How should one understand the success model for a cloud business? That is the question that a new article posted on the Microsoft Partner site, from one of its partners, CloudSpeed, aims to answer, and it sounds strikingly similar to Microsoft’s own strategy.
Specifically, Dana Willmer from CloudSpeed discuss the cost and maximizing investment for a cloud business. According to Willmer, cloud business often has a great fixed cost that must be paid up front, in order to build the necessary infrastructure for future growth. These include marketing and sales, and offering’s “productization” – in other words, creating a solutions that is integrated and specific to an industry.
A subscription model is commonly used for cloud business, to lower the upfront cost and purchasing barrier for customers. The return on investment (ROI) will come over time from these subscriptions to fund long-term results. To maximize this, Willmer suggests securing a large customer base, and ensure a healthy gross margin structure for the offerings; the subscription model will do the rest.

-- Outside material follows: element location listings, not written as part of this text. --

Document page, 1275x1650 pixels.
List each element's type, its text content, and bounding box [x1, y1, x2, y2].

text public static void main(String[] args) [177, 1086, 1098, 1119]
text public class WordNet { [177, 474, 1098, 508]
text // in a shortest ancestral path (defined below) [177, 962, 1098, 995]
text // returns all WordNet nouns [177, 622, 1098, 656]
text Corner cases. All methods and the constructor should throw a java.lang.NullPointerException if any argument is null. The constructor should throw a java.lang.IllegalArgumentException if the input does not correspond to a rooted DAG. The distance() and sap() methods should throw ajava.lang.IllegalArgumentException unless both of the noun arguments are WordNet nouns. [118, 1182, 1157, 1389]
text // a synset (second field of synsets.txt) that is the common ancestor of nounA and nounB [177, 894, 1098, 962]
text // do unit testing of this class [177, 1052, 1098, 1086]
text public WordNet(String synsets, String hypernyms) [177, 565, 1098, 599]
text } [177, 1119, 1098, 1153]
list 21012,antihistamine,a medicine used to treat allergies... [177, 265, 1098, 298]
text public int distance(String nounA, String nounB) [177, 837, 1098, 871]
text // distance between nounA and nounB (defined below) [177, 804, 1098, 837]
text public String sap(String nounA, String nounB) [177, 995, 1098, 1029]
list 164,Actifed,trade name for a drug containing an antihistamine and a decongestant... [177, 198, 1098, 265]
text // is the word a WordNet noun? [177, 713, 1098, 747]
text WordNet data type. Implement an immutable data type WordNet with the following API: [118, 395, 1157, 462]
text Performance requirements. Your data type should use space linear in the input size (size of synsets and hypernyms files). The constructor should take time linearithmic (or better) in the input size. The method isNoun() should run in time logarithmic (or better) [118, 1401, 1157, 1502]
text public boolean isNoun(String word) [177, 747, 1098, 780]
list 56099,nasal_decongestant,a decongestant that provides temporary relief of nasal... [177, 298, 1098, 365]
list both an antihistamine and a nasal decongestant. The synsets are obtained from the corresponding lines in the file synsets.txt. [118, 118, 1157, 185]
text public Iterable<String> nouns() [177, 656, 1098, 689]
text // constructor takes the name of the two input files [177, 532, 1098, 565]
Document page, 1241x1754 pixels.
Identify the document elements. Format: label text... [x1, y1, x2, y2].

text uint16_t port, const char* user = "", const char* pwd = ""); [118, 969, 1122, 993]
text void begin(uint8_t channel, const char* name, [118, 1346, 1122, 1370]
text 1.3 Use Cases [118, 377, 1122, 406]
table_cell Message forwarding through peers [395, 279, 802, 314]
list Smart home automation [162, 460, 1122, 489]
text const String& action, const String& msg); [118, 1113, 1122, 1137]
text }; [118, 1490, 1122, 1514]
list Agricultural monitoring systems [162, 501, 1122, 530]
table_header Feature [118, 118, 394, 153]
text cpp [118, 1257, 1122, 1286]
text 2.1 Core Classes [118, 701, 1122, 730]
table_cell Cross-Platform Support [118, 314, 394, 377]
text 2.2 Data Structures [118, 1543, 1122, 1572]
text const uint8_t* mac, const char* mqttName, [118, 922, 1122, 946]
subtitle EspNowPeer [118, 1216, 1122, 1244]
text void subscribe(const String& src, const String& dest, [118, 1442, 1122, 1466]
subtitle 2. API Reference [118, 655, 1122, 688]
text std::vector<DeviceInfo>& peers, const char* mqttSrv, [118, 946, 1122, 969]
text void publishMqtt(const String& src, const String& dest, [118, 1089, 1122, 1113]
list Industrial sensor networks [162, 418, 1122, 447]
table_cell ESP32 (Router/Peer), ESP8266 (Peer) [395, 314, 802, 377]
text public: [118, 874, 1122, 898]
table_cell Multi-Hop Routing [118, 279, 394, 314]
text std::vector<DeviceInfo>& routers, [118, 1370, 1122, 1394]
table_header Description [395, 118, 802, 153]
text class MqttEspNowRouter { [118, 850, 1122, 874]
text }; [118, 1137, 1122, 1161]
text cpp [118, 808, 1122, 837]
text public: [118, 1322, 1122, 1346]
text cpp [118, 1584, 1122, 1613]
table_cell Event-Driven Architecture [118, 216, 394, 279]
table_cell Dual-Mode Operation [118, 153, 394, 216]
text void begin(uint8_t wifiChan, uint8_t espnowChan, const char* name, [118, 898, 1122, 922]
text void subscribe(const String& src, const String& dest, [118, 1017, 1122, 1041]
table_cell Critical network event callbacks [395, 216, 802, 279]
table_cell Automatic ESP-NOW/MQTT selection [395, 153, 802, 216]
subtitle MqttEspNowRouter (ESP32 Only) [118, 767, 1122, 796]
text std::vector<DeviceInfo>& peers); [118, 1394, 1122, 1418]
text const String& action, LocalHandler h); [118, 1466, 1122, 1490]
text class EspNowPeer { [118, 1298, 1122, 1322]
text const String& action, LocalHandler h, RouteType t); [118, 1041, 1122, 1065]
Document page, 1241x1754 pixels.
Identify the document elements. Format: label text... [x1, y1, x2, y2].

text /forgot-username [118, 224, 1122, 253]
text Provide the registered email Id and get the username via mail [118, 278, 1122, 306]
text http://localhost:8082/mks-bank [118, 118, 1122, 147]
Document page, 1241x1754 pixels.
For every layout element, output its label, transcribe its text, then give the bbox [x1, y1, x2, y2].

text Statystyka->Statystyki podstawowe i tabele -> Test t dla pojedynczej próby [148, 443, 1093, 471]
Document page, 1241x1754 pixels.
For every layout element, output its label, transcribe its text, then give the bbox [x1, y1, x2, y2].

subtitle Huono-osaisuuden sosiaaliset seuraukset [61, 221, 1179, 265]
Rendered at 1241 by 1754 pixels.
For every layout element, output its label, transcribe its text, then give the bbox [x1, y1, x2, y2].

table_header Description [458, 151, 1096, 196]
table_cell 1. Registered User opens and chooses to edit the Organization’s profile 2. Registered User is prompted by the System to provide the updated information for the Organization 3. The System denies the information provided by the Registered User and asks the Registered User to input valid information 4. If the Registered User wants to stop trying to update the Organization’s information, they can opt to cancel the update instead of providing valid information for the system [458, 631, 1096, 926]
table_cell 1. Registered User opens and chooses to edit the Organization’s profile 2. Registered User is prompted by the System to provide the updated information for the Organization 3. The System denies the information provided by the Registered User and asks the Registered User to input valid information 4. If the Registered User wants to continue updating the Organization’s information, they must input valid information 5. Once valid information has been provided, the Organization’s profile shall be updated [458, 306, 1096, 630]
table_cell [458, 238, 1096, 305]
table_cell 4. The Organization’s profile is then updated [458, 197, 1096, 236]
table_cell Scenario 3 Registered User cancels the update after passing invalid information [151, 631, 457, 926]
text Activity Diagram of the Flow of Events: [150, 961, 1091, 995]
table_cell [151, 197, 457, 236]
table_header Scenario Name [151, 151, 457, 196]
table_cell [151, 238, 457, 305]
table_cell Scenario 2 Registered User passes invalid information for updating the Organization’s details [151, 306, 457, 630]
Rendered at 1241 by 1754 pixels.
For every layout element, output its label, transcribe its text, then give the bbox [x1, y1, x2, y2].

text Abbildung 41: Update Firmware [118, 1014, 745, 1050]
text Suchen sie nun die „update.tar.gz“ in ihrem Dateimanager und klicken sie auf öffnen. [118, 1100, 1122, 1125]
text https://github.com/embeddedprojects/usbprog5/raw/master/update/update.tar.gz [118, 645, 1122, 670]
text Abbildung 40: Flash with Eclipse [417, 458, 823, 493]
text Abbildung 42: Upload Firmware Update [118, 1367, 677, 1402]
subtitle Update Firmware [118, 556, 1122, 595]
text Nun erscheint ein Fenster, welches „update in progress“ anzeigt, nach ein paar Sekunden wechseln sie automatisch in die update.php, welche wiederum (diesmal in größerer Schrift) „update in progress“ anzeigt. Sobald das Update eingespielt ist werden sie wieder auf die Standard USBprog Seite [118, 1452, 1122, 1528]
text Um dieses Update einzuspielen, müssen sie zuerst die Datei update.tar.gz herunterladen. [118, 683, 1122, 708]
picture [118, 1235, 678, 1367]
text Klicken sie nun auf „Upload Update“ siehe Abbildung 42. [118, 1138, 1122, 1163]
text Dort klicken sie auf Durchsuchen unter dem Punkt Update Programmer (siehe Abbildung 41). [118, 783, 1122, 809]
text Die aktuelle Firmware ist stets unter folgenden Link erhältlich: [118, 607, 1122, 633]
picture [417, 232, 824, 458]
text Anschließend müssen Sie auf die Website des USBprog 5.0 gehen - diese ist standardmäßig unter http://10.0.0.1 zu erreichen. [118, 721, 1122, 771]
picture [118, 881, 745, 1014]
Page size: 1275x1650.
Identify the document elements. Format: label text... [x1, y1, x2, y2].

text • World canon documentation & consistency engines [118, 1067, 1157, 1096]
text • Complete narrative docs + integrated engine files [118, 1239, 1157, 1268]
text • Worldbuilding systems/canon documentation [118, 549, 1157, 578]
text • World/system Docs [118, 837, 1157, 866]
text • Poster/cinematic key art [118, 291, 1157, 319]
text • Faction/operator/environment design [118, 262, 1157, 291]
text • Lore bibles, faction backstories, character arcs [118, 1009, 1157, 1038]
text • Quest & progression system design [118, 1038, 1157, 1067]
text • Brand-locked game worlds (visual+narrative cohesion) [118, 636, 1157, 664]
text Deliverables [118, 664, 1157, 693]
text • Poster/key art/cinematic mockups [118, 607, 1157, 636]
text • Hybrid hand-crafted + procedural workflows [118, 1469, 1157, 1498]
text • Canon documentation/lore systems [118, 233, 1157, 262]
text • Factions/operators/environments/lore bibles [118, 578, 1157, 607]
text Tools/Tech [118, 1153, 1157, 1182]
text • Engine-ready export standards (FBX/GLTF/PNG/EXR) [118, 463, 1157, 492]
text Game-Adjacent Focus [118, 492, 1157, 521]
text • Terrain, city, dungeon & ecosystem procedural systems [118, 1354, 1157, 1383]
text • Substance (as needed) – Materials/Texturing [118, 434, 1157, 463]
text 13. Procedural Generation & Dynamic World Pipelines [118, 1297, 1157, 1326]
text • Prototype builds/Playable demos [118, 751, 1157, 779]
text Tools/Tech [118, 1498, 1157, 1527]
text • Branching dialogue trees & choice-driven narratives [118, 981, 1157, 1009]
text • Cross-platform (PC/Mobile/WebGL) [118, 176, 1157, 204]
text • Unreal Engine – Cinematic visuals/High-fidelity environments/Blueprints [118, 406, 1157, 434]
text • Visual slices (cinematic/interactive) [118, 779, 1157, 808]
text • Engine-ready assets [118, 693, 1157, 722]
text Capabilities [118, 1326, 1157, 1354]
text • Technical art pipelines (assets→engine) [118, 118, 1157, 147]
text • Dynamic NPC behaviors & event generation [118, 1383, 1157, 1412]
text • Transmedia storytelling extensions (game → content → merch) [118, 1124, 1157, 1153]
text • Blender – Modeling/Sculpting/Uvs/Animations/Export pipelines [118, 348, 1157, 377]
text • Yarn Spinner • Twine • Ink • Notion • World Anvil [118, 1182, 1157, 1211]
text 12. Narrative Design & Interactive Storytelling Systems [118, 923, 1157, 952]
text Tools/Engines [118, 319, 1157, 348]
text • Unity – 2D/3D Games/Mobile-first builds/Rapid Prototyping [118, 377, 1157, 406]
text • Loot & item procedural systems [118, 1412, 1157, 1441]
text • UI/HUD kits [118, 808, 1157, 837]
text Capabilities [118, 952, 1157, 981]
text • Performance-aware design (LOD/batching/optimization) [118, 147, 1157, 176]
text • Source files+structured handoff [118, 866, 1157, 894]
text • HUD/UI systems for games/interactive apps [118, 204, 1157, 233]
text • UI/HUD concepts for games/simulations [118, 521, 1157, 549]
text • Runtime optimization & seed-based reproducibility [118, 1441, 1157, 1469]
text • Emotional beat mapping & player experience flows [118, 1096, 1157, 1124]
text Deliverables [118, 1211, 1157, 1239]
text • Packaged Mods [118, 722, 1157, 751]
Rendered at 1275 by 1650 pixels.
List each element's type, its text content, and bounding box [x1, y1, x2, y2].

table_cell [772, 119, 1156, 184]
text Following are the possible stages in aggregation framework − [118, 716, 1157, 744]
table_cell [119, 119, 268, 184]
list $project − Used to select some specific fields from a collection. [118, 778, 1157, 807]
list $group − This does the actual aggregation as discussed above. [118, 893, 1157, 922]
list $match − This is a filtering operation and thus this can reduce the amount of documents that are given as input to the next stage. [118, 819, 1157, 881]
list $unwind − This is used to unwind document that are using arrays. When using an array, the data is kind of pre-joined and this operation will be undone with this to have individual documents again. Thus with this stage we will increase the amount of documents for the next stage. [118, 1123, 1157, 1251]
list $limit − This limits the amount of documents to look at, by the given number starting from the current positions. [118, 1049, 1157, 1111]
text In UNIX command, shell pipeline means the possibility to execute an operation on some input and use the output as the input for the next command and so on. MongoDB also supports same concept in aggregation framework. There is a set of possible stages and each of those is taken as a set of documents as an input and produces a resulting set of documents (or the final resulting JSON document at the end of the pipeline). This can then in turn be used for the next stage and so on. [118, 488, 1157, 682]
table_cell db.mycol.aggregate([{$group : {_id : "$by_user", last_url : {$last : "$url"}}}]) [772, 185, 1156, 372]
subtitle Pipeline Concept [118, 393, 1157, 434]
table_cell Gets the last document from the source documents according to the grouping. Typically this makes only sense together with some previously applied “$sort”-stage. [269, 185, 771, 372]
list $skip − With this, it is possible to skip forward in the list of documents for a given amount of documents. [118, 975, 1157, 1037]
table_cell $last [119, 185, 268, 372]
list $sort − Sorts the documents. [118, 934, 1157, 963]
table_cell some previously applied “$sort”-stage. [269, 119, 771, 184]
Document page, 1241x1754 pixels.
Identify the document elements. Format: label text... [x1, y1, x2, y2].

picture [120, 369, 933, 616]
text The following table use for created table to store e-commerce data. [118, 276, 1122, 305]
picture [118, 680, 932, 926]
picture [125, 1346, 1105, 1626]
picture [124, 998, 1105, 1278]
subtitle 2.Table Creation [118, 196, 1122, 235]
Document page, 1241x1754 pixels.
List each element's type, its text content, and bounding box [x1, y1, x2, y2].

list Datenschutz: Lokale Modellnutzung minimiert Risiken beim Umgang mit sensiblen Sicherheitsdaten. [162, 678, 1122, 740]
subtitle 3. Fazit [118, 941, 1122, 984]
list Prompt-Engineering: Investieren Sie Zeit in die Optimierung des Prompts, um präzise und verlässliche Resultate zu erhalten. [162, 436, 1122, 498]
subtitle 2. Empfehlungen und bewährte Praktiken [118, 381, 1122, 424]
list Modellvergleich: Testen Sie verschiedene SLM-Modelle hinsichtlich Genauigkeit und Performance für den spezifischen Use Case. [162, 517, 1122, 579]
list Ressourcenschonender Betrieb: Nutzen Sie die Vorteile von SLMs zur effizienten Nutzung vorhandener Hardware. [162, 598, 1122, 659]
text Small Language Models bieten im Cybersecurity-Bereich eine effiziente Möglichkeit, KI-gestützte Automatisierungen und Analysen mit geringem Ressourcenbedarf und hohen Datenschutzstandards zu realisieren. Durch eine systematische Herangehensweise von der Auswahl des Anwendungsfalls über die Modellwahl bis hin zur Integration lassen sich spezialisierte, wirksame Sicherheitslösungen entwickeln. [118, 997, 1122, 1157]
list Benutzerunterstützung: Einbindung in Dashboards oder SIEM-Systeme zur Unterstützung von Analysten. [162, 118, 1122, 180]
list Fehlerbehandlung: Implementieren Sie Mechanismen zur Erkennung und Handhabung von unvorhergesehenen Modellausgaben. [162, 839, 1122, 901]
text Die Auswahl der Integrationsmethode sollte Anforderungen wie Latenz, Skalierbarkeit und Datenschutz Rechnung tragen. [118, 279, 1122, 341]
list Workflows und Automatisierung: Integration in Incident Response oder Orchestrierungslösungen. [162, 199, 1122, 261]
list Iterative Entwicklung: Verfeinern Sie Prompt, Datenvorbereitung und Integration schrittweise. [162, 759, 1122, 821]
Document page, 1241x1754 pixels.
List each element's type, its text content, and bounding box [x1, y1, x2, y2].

Willmer’s discussion of cloud business’s ROI and measure of success greatly coincide with Microsoft’s own business pattern, as the company often see losses – sometime for extensive periods of time – for many of its offerings before they turn into a profitable and important business, not just in cloud. If there’s anything Microsoft has historically been famous for, it’s sticking to their guns and develop a potential business, and we can be reasonably sure that the company will not change its ways anytime soon.